Among the lines below, list those containing the string "Shape".

*** Opening of Exercise data ***

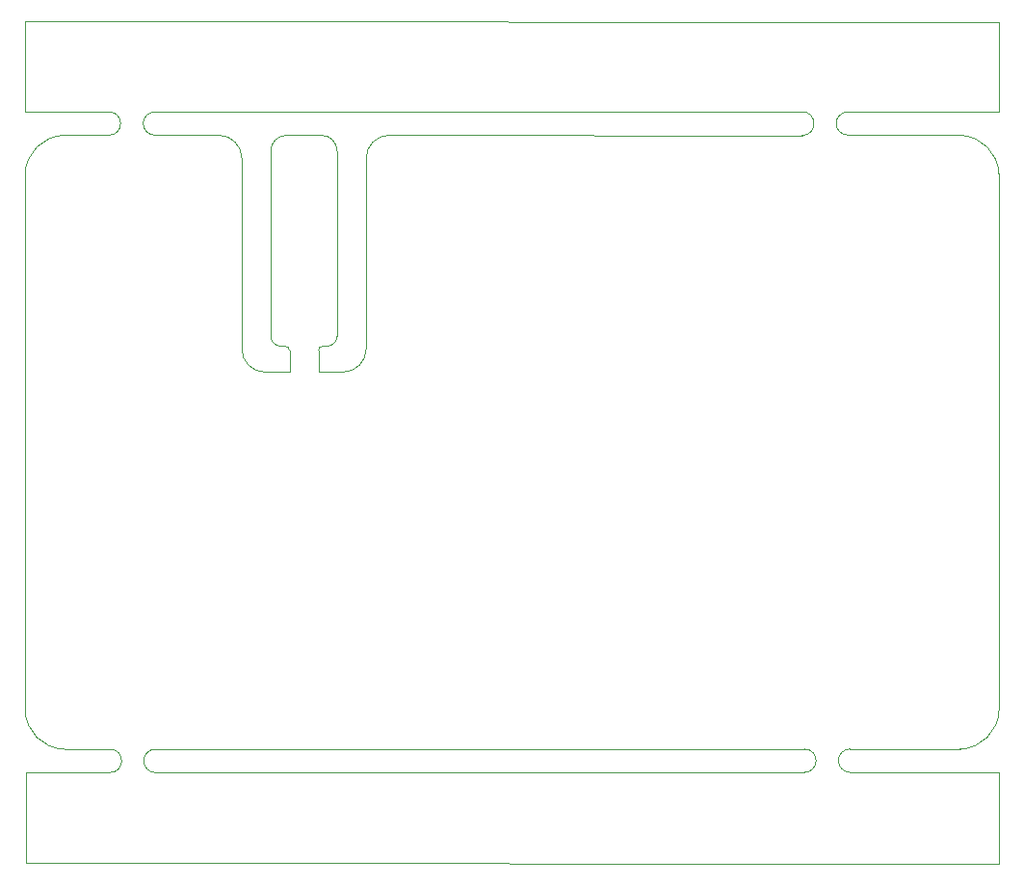
<source format=gbr>
%TF.GenerationSoftware,KiCad,Pcbnew,(6.0.5)*%
%TF.CreationDate,2023-01-16T00:14:01-06:00*%
%TF.ProjectId,NFC_BusinessCard,4e46435f-4275-4736-996e-657373436172,1*%
%TF.SameCoordinates,Original*%
%TF.FileFunction,Profile,NP*%
%FSLAX46Y46*%
G04 Gerber Fmt 4.6, Leading zero omitted, Abs format (unit mm)*
G04 Created by KiCad (PCBNEW (6.0.5)) date 2023-01-16 00:14:01*
%MOMM*%
%LPD*%
G01*
G04 APERTURE LIST*
%TA.AperFunction,Profile*%
%ADD10C,0.050000*%
%TD*%
G04 APERTURE END LIST*
D10*
X66497514Y-28413555D02*
X66500000Y-20450000D01*
X66600000Y-94450000D02*
X152150000Y-94500000D01*
X66500000Y-20450000D02*
X152150000Y-20500000D01*
X96507614Y-49254255D02*
X96507614Y-32490255D01*
X98539614Y-30458314D02*
G75*
G03*
X96507614Y-32490255I-14J-2031986D01*
G01*
X89776614Y-49381255D02*
X89776614Y-51286255D01*
X148704616Y-84433311D02*
G75*
G03*
X152133613Y-81004256I-97916J3526911D01*
G01*
X134823514Y-28388155D02*
X77927514Y-28413555D01*
X148704614Y-30458255D02*
X138836714Y-30445555D01*
X66535614Y-81004255D02*
X66535614Y-33887255D01*
X73993514Y-86487542D02*
X66599114Y-86503355D01*
X135033514Y-86462294D02*
G75*
G03*
X135043514Y-84422155I-14J1020094D01*
G01*
X73993514Y-86487632D02*
G75*
G03*
X73995315Y-84436770I-14J1025432D01*
G01*
X85585645Y-32490255D02*
G75*
G03*
X83553614Y-30458255I-2032045J-45D01*
G01*
X94475614Y-51286314D02*
G75*
G03*
X96507614Y-49254255I-14J2032014D01*
G01*
X73914314Y-30445645D02*
G75*
G03*
X73914314Y-28413555I-14J1016045D01*
G01*
X152146314Y-28388155D02*
X138836714Y-28413555D01*
X92316614Y-51286255D02*
X94475614Y-51286255D01*
X66599114Y-86503355D02*
X66600000Y-94450000D01*
X73995315Y-84436770D02*
X69964612Y-84433255D01*
X152133644Y-33887254D02*
G75*
G03*
X148704614Y-30458255I-3526944J-97946D01*
G01*
X93967614Y-48111255D02*
X93967614Y-31855255D01*
X138836714Y-28413645D02*
G75*
G03*
X138836714Y-30445555I-14J-1015955D01*
G01*
X85585614Y-49254255D02*
X85585614Y-32490255D01*
X152146314Y-86452555D02*
X152150000Y-94500000D01*
X87617614Y-51286255D02*
X89776614Y-51286255D01*
X152150000Y-20500000D02*
X152146314Y-28388155D01*
X135033514Y-86462204D02*
X77993514Y-86492155D01*
X69964614Y-30458255D02*
X73914314Y-30445555D01*
X148704614Y-84433255D02*
X139033514Y-84422155D01*
X83553614Y-30458255D02*
X77927514Y-30445555D01*
X88125614Y-48111255D02*
X88125614Y-31855255D01*
X98539614Y-30458255D02*
X134823514Y-30470955D01*
X139033514Y-84422245D02*
G75*
G03*
X139033514Y-86462155I-14J-1019955D01*
G01*
X77993514Y-84432245D02*
G75*
G03*
X77993514Y-86492155I-14J-1029955D01*
G01*
X85585645Y-49254255D02*
G75*
G03*
X87617614Y-51286255I2031955J-45D01*
G01*
X73914314Y-28413555D02*
X66497514Y-28413555D01*
X93967645Y-31855255D02*
G75*
G03*
X92570614Y-30458255I-1397045J-45D01*
G01*
X89014614Y-49000255D02*
X89395614Y-49000255D01*
X89776645Y-49381255D02*
G75*
G03*
X89395614Y-49000255I-381045J-45D01*
G01*
X69964614Y-30458253D02*
G75*
G03*
X66535613Y-33887254I97896J-3526897D01*
G01*
X92316614Y-49381255D02*
X92316614Y-51286255D01*
X92697614Y-49000255D02*
X93078614Y-49000255D01*
X88125645Y-48111255D02*
G75*
G03*
X89014614Y-49000255I888955J-45D01*
G01*
X89522614Y-30458255D02*
X92570614Y-30458255D01*
X92697614Y-49000314D02*
G75*
G03*
X92316614Y-49381255I-14J-380986D01*
G01*
X134823514Y-30471045D02*
G75*
G03*
X134823514Y-28388155I-14J1041445D01*
G01*
X139033514Y-86462155D02*
X152146314Y-86452555D01*
X66535644Y-81004254D02*
G75*
G03*
X69964612Y-84433255I3526856J97854D01*
G01*
X93078614Y-49000314D02*
G75*
G03*
X93967614Y-48111255I-14J889014D01*
G01*
X152133614Y-33887255D02*
X152133614Y-81004255D01*
X77927514Y-28413645D02*
G75*
G03*
X77927514Y-30445555I-14J-1015955D01*
G01*
X89522614Y-30458314D02*
G75*
G03*
X88125614Y-31855255I-14J-1396986D01*
G01*
X135043514Y-84422155D02*
X77993514Y-84432155D01*
M02*

</source>
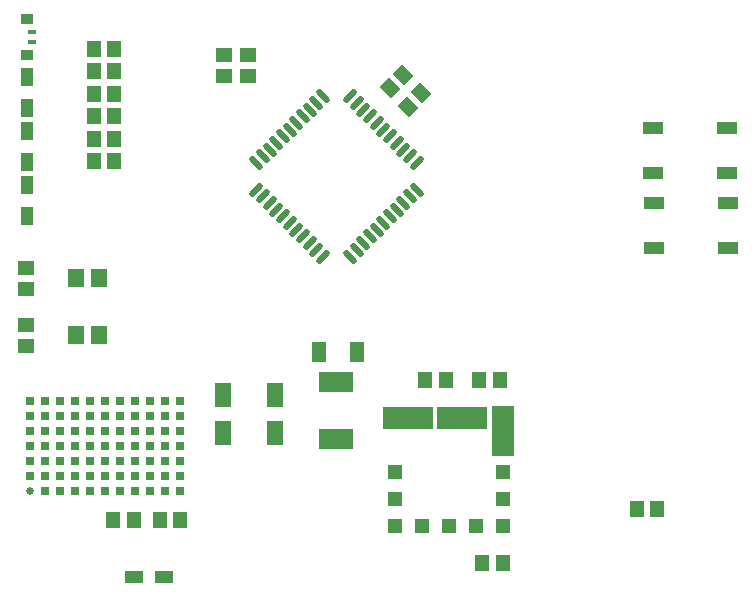
<source format=gtp>
G04 Layer_Color=8421504*
%FSLAX25Y25*%
%MOIN*%
G70*
G01*
G75*
%ADD10R,0.04528X0.05512*%
%ADD11R,0.05512X0.08268*%
%ADD12C,0.02500*%
%ADD13R,0.02500X0.02500*%
%ADD14R,0.05315X0.04528*%
G04:AMPARAMS|DCode=15|XSize=21.65mil|YSize=57.09mil|CornerRadius=0mil|HoleSize=0mil|Usage=FLASHONLY|Rotation=315.000|XOffset=0mil|YOffset=0mil|HoleType=Round|Shape=Round|*
%AMOVALD15*
21,1,0.03543,0.02165,0.00000,0.00000,45.0*
1,1,0.02165,-0.01253,-0.01253*
1,1,0.02165,0.01253,0.01253*
%
%ADD15OVALD15*%

G04:AMPARAMS|DCode=16|XSize=21.65mil|YSize=57.09mil|CornerRadius=0mil|HoleSize=0mil|Usage=FLASHONLY|Rotation=225.000|XOffset=0mil|YOffset=0mil|HoleType=Round|Shape=Round|*
%AMOVALD16*
21,1,0.03543,0.02165,0.00000,0.00000,315.0*
1,1,0.02165,-0.01253,0.01253*
1,1,0.02165,0.01253,-0.01253*
%
%ADD16OVALD16*%

%ADD17R,0.06693X0.03937*%
%ADD18R,0.04528X0.05315*%
%ADD19R,0.04528X0.06890*%
%ADD20R,0.04500X0.04500*%
%ADD21R,0.16500X0.07500*%
%ADD22R,0.07500X0.16500*%
%ADD23R,0.03937X0.05906*%
G04:AMPARAMS|DCode=24|XSize=55.12mil|YSize=45.28mil|CornerRadius=0mil|HoleSize=0mil|Usage=FLASHONLY|Rotation=315.000|XOffset=0mil|YOffset=0mil|HoleType=Round|Shape=Rectangle|*
%AMROTATEDRECTD24*
4,1,4,-0.03550,0.00348,-0.00348,0.03550,0.03550,-0.00348,0.00348,-0.03550,-0.03550,0.00348,0.0*
%
%ADD24ROTATEDRECTD24*%

%ADD25R,0.03150X0.01575*%
%ADD26R,0.03937X0.03543*%
%ADD27R,0.11614X0.06614*%
%ADD28R,0.05906X0.03937*%
%ADD29R,0.05512X0.05906*%
D10*
X50555Y25500D02*
D03*
X57445D02*
D03*
X145945Y72000D02*
D03*
X139055D02*
D03*
X157055D02*
D03*
X163945D02*
D03*
D11*
X71839Y67000D02*
D03*
X89161D02*
D03*
X71839Y54500D02*
D03*
X89161D02*
D03*
D12*
X7500Y35000D02*
D03*
D13*
Y40000D02*
D03*
Y45000D02*
D03*
Y50000D02*
D03*
Y55000D02*
D03*
Y60000D02*
D03*
Y65000D02*
D03*
X12500Y35000D02*
D03*
Y40000D02*
D03*
Y45000D02*
D03*
Y50000D02*
D03*
Y55000D02*
D03*
Y60000D02*
D03*
Y65000D02*
D03*
X17500Y35000D02*
D03*
Y40000D02*
D03*
Y45000D02*
D03*
Y50000D02*
D03*
Y55000D02*
D03*
Y60000D02*
D03*
Y65000D02*
D03*
X22500Y35000D02*
D03*
Y40000D02*
D03*
Y45000D02*
D03*
Y50000D02*
D03*
Y55000D02*
D03*
Y60000D02*
D03*
Y65000D02*
D03*
X27500Y35000D02*
D03*
Y40000D02*
D03*
Y45000D02*
D03*
Y50000D02*
D03*
Y55000D02*
D03*
Y60000D02*
D03*
Y65000D02*
D03*
X32500Y35000D02*
D03*
Y40000D02*
D03*
Y45000D02*
D03*
Y50000D02*
D03*
Y55000D02*
D03*
Y60000D02*
D03*
Y65000D02*
D03*
X37500Y35000D02*
D03*
Y40000D02*
D03*
Y45000D02*
D03*
Y50000D02*
D03*
Y55000D02*
D03*
Y60000D02*
D03*
Y65000D02*
D03*
X42500Y35000D02*
D03*
Y40000D02*
D03*
Y45000D02*
D03*
Y50000D02*
D03*
Y55000D02*
D03*
Y60000D02*
D03*
Y65000D02*
D03*
X47500Y35000D02*
D03*
Y40000D02*
D03*
Y45000D02*
D03*
Y50000D02*
D03*
Y55000D02*
D03*
Y60000D02*
D03*
Y65000D02*
D03*
X52500Y35000D02*
D03*
Y40000D02*
D03*
Y45000D02*
D03*
Y50000D02*
D03*
Y55000D02*
D03*
Y60000D02*
D03*
Y65000D02*
D03*
X57500Y35000D02*
D03*
Y40000D02*
D03*
Y45000D02*
D03*
Y50000D02*
D03*
Y55000D02*
D03*
Y60000D02*
D03*
Y65000D02*
D03*
D14*
X80000Y173555D02*
D03*
Y180445D02*
D03*
X72000Y173555D02*
D03*
Y180445D02*
D03*
X6000Y83555D02*
D03*
Y90445D02*
D03*
Y102555D02*
D03*
Y109445D02*
D03*
D15*
X136225Y144454D02*
D03*
X133998Y146681D02*
D03*
X131771Y148908D02*
D03*
X129544Y151136D02*
D03*
X127317Y153363D02*
D03*
X125090Y155590D02*
D03*
X122863Y157817D02*
D03*
X120635Y160044D02*
D03*
X118408Y162271D02*
D03*
X116181Y164498D02*
D03*
X113954Y166725D02*
D03*
X82775Y135546D02*
D03*
X85002Y133319D02*
D03*
X87229Y131092D02*
D03*
X89456Y128865D02*
D03*
X91683Y126637D02*
D03*
X93910Y124410D02*
D03*
X96137Y122183D02*
D03*
X98365Y119956D02*
D03*
X100592Y117729D02*
D03*
X102819Y115502D02*
D03*
X105046Y113275D02*
D03*
D16*
Y166725D02*
D03*
X102819Y164498D02*
D03*
X100592Y162271D02*
D03*
X98365Y160044D02*
D03*
X96137Y157817D02*
D03*
X93910Y155590D02*
D03*
X91683Y153363D02*
D03*
X89456Y151136D02*
D03*
X87229Y148908D02*
D03*
X85002Y146681D02*
D03*
X82775Y144454D02*
D03*
X113954Y113275D02*
D03*
X116181Y115502D02*
D03*
X118408Y117729D02*
D03*
X120635Y119956D02*
D03*
X122863Y122183D02*
D03*
X125090Y124410D02*
D03*
X127317Y126637D02*
D03*
X129544Y128865D02*
D03*
X131771Y131092D02*
D03*
X133998Y133319D02*
D03*
X136225Y135546D02*
D03*
D17*
X215000Y141000D02*
D03*
X239803D02*
D03*
X215000Y155961D02*
D03*
X239803D02*
D03*
X240000Y131000D02*
D03*
X215197D02*
D03*
X240000Y116039D02*
D03*
X215197D02*
D03*
D18*
X209555Y29000D02*
D03*
X216445D02*
D03*
X28555Y152500D02*
D03*
X35445D02*
D03*
X28555Y160000D02*
D03*
X35445D02*
D03*
X28555Y175000D02*
D03*
X35445D02*
D03*
X28555Y167500D02*
D03*
X35445D02*
D03*
X28555Y182500D02*
D03*
X35445D02*
D03*
X28555Y145000D02*
D03*
X35445D02*
D03*
X158055Y11000D02*
D03*
X164945D02*
D03*
X41945Y25500D02*
D03*
X35055D02*
D03*
D19*
X103602Y81500D02*
D03*
X116398D02*
D03*
D20*
X129000Y23500D02*
D03*
X138000D02*
D03*
X129000Y32500D02*
D03*
Y41500D02*
D03*
X156000Y23500D02*
D03*
X147000D02*
D03*
X165000D02*
D03*
Y41500D02*
D03*
Y32500D02*
D03*
D21*
X133500Y59500D02*
D03*
X151500D02*
D03*
D22*
X165000Y55000D02*
D03*
D23*
X6500Y144882D02*
D03*
Y155118D02*
D03*
Y162882D02*
D03*
Y173118D02*
D03*
Y126882D02*
D03*
Y137118D02*
D03*
D24*
X131665Y173789D02*
D03*
X133335Y163211D02*
D03*
X137789Y167665D02*
D03*
X127211Y169335D02*
D03*
D25*
X8075Y188075D02*
D03*
Y184925D02*
D03*
D26*
X6500Y192405D02*
D03*
Y180595D02*
D03*
D27*
X109500Y52591D02*
D03*
Y71409D02*
D03*
D28*
X52118Y6500D02*
D03*
X41882D02*
D03*
D29*
X22563Y87000D02*
D03*
X30437D02*
D03*
X22563Y106000D02*
D03*
X30437D02*
D03*
M02*

</source>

*** Close of Exercise data ***

Answer to the exercise:
G04:AMPARAMS|DCode=15|XSize=21.65mil|YSize=57.09mil|CornerRadius=0mil|HoleSize=0mil|Usage=FLASHONLY|Rotation=315.000|XOffset=0mil|YOffset=0mil|HoleType=Round|Shape=Round|*
G04:AMPARAMS|DCode=16|XSize=21.65mil|YSize=57.09mil|CornerRadius=0mil|HoleSize=0mil|Usage=FLASHONLY|Rotation=225.000|XOffset=0mil|YOffset=0mil|HoleType=Round|Shape=Round|*
G04:AMPARAMS|DCode=24|XSize=55.12mil|YSize=45.28mil|CornerRadius=0mil|HoleSize=0mil|Usage=FLASHONLY|Rotation=315.000|XOffset=0mil|YOffset=0mil|HoleType=Round|Shape=Rectangle|*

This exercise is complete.